MIAMI – Sebuah peristiwa mengerikan, penembakan massal, menggemparkan sebuah universitas di Florida, Amerika Serikat, pada hari Kamis waktu setempat. Pelaku penembakan adalah Phoenix Ikner, putra seorang deputi sheriff. Ironisnya, ia menggunakan senjata milik ibunya dalam aksi brutalnya.
Insiden mengerikan ini terjadi di Florida State University (FSU). Menurut laporan awal dari Kepolisian Negara Bagian Florida, dua nyawa melayang dan lima orang lainnya terluka dan dilarikan ke rumah sakit.
Phoenix Ikner melancarkan serangan membabi buta di kampus FSU sebelum akhirnya dilumpuhkan oleh petugas keamanan. Saat kejadian, kampus dalam keadaan "lockdown" dan mahasiswa diperintahkan untuk mencari perlindungan di tempat aman.
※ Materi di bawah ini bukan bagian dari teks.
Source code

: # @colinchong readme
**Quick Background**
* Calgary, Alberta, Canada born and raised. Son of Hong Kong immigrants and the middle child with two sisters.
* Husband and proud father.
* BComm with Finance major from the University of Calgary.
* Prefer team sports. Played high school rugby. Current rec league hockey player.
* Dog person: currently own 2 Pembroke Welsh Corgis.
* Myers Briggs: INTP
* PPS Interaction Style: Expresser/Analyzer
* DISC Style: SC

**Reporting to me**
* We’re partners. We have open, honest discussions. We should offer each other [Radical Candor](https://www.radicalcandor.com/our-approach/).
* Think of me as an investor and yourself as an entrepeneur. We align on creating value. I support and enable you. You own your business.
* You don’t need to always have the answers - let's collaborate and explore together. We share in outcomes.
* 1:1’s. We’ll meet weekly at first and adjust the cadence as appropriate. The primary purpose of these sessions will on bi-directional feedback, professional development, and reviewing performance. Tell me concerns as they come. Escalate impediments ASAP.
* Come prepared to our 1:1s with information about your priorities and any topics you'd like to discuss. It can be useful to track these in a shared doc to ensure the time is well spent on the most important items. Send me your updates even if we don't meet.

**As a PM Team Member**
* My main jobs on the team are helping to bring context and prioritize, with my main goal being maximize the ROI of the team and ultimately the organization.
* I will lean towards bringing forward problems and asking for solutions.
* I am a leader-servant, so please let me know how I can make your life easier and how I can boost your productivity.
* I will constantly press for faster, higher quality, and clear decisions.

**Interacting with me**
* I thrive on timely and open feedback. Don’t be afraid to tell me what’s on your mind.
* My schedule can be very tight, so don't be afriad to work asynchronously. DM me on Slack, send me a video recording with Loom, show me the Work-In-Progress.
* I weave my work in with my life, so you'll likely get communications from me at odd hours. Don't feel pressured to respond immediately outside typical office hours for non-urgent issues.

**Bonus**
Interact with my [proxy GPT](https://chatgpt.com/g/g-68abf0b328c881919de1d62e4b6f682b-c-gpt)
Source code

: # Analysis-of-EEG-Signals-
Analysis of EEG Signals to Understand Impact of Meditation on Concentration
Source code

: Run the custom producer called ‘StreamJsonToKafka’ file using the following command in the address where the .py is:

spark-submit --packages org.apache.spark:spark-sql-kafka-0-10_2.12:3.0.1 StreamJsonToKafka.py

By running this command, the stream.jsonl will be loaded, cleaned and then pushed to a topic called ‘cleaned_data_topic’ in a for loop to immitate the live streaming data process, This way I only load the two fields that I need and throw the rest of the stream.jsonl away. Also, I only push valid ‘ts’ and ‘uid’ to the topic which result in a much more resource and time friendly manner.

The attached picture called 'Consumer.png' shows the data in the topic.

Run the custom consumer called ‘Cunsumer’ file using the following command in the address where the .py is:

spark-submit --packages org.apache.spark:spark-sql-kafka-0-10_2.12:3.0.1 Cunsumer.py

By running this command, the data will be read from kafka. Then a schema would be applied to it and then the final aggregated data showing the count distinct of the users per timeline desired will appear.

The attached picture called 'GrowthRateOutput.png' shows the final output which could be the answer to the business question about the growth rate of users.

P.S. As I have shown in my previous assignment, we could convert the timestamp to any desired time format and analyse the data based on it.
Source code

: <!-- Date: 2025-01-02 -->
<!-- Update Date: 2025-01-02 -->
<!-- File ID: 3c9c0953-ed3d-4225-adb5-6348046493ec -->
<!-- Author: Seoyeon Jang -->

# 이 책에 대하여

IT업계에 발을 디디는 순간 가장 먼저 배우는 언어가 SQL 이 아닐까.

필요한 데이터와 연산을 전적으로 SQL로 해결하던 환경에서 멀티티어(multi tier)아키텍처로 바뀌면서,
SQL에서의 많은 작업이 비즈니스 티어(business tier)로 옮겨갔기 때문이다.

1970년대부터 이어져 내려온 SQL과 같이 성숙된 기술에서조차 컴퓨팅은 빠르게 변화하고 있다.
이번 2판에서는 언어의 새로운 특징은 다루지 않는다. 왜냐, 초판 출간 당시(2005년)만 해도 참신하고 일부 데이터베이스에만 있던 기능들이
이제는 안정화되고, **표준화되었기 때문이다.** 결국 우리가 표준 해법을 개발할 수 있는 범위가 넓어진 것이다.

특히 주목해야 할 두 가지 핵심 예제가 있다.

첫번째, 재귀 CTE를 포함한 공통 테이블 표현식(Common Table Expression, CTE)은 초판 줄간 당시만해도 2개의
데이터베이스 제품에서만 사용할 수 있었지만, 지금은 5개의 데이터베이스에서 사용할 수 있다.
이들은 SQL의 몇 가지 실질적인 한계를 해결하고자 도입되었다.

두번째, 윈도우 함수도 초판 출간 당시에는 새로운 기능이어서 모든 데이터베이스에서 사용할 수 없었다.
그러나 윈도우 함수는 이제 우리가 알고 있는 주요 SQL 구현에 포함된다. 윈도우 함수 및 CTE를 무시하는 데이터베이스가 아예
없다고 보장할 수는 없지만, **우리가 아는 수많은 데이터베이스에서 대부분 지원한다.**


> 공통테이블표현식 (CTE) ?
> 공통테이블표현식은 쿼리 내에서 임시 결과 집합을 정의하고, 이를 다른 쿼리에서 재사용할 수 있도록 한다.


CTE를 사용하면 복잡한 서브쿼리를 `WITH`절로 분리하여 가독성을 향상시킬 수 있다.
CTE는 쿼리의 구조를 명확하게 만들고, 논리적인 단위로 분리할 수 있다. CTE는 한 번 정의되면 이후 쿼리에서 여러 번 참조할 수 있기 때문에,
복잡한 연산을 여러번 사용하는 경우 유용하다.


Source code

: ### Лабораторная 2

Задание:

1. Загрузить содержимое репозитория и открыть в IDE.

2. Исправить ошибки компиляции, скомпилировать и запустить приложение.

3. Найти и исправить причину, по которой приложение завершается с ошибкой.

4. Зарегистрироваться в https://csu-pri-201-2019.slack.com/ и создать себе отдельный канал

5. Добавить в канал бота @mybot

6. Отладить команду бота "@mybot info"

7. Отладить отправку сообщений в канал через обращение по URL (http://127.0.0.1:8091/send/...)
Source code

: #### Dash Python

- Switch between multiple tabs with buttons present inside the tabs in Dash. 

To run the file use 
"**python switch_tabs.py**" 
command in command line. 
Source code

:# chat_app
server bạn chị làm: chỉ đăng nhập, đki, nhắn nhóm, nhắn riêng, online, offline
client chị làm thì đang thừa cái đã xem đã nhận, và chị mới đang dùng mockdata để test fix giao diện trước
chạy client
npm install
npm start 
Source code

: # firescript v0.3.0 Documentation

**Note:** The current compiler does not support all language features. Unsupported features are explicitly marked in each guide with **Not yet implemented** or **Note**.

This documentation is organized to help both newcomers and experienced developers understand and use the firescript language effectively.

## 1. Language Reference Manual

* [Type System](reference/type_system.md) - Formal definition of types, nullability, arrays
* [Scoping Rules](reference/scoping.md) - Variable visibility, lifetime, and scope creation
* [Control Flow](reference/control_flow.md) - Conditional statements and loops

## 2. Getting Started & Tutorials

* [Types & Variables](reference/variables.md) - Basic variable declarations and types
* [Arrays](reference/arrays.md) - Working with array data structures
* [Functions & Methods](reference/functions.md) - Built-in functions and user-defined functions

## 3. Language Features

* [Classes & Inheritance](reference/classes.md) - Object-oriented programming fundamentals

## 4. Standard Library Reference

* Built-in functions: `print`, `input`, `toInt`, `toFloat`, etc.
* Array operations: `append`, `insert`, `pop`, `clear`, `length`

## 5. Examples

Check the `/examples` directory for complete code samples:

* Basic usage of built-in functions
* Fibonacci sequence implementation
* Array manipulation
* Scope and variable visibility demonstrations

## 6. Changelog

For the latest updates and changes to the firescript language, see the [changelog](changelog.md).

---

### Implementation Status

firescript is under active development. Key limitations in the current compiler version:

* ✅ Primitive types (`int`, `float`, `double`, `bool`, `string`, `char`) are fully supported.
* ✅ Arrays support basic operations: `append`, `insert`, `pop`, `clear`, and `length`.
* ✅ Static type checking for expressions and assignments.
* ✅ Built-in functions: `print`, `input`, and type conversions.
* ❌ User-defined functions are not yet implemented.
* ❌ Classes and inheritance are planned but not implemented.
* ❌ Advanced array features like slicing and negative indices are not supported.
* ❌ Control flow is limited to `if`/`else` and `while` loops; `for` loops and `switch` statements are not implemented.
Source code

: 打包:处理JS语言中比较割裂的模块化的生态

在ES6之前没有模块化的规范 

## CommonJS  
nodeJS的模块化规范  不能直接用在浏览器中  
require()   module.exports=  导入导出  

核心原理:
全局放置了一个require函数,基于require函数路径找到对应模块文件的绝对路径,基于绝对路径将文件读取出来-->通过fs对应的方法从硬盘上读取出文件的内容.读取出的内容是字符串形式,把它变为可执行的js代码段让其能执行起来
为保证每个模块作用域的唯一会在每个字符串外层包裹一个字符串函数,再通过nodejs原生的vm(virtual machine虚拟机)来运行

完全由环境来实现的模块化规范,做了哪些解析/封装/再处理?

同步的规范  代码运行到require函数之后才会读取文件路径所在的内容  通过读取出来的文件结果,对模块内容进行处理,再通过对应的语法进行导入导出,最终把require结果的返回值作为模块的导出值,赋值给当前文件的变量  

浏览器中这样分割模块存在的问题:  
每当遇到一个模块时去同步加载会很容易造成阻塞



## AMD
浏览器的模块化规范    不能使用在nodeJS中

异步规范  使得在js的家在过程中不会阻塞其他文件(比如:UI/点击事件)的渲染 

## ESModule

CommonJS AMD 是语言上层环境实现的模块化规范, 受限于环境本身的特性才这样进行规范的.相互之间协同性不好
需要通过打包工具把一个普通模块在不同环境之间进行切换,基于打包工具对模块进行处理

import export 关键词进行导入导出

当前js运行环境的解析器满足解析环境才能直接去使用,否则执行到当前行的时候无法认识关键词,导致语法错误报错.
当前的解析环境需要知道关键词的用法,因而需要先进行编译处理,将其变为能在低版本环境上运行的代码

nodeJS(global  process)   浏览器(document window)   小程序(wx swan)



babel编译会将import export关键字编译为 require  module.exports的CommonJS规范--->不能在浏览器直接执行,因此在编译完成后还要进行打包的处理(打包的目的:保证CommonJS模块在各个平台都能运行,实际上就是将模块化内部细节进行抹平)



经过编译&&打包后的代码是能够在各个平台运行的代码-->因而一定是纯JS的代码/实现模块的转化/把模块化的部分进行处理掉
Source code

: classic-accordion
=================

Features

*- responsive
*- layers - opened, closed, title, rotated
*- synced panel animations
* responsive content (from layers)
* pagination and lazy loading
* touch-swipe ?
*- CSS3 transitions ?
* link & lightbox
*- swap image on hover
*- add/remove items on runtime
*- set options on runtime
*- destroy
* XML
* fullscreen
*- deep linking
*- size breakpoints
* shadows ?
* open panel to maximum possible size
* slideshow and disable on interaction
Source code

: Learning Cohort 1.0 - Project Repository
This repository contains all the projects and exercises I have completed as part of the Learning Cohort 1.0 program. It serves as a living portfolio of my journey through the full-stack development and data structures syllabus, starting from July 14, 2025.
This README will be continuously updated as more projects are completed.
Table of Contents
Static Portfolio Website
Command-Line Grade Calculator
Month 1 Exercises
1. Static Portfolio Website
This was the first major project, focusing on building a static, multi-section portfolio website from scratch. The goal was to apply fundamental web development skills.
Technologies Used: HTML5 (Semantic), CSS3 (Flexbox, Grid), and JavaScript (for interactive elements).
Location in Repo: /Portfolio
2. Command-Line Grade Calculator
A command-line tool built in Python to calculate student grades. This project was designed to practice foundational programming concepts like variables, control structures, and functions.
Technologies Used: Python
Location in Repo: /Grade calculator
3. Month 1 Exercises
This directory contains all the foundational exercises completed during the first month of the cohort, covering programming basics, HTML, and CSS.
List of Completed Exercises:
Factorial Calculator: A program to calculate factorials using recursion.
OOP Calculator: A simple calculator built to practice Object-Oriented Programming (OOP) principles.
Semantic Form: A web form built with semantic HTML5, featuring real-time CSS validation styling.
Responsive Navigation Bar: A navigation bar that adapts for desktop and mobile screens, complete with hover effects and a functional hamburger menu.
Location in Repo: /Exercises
Sheriff Leon County, Walt McNeil, mengungkapkan bahwa Ikner (20) adalah seorang mahasiswa FSU dan putra dari seorang anggota stafnya yang telah mengabdi selama 18 tahun. "Sangat disayangkan, putranya memiliki akses ke salah satu senjatanya, dan senjata itu digunakan dalam penembakan," ungkapnya. Ia menambahkan bahwa pelaku adalah bagian dari program pelatihan Kantor Sheriff, yang memungkinkannya memiliki akses ke senjata.
Kondisi Ikner saat ini belum diketahui setelah ia dibawa ke rumah sakit usai ditembak.
Rekaman dari saksi mata menunjukkan seorang pemuda berjalan di sekitar halaman kampus dan menembaki orang-orang yang berusaha melarikan diri. Kekacauan melanda kampus saat suara tembakan terdengar di dekat pusat mahasiswa.
Seorang saksi mata bernama Wayne menggambarkan suasana mencekam, "Semua orang berlarian keluar dari serikat mahasiswa. Tak lama kemudian, kami mendengar sekitar delapan hingga sepuluh tembakan." Wayne juga melihat seorang pria yang tampaknya tertembak di bagian tubuhnya.
Pihak universitas, sebuah institusi publik dengan lebih dari 40.000 mahasiswa, telah membatalkan semua kegiatan perkuliahan dan meminta mahasiswa yang tidak tinggal di kampus untuk sementara waktu meninggalkan lokasi.
Presiden FSU, Richard McCullough, menyatakan bahwa universitas sedang berupaya untuk memberikan dukungan kepada para korban dan mereka yang terdampak oleh serangan ini. "Ini adalah hari yang tragis bagi Florida State University," katanya. "Kami sangat terpukul oleh kekerasan yang terjadi di kampus kami hari ini."
Seorang mahasiswa bernama Sam Swartz mengatakan bahwa ia berada di ruang bawah tanah serikat mahasiswa ketika penembakan dimulai. "Semua orang mulai panik," ujar Swartz, seraya menambahkan bahwa ia mendengar sekitar 10 tembakan. Ia dan sekelompok mahasiswa lainnya membarikade diri di lorong dengan menggunakan tong sampah dan tripleks.
Penembakan massal adalah masalah serius di Amerika Serikat. Isu tentang hak kepemilikan senjata api terus menjadi perdebatan panjang, sementara tuntutan untuk aturan yang lebih ketat seringkali terbentur pada interpretasi hak konstitusional.
Presiden Donald Trump menyebut insiden ini sebagai "hal yang mengerikan," namun tetap bersikeras bahwa warga Amerika harus mempertahankan akses tanpa batas ke senjata api. "Saya pendukung kuat Amandemen Kedua. Saya sudah mendukungnya sejak awal. Saya melindunginya," tegasnya.
Menurut data dari kelompok nirlaba Arsip Kekerasan Senjata, setidaknya telah terjadi 81 penembakan massal di Amerika Serikat sepanjang tahun ini.